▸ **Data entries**
╭──

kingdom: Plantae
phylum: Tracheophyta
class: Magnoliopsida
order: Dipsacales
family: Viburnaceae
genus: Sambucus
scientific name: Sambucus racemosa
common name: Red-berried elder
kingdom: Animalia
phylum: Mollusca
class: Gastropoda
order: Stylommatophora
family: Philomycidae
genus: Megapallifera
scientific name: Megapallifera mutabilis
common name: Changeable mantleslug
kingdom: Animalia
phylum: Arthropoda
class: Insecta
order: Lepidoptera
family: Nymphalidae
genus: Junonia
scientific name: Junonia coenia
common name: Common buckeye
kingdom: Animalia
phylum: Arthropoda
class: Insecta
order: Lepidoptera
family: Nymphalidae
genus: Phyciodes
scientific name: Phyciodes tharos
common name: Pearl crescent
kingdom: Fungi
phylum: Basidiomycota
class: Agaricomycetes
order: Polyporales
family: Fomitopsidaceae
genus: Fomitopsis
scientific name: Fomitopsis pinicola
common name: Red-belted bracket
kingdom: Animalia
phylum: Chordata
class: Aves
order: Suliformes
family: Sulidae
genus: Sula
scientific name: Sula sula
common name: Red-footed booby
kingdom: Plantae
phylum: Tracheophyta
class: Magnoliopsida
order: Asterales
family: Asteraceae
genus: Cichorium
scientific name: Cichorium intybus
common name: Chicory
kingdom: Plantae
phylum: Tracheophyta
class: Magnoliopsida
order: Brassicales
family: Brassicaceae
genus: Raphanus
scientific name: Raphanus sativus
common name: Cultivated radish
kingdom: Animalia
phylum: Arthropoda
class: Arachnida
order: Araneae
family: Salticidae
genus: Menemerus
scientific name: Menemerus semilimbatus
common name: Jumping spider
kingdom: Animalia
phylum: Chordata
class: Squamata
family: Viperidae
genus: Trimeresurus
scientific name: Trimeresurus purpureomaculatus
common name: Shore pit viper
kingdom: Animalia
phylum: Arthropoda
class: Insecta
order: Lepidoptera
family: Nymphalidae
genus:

╰──

▸ **Goal**
Locate each row above that contains the word "genus" and copy those rows in full.

▸ **Answer for this exercise**
genus: Sambucus
genus: Megapallifera
genus: Junonia
genus: Phyciodes
genus: Fomitopsis
genus: Sula
genus: Cichorium
genus: Raphanus
genus: Menemerus
genus: Trimeresurus
genus:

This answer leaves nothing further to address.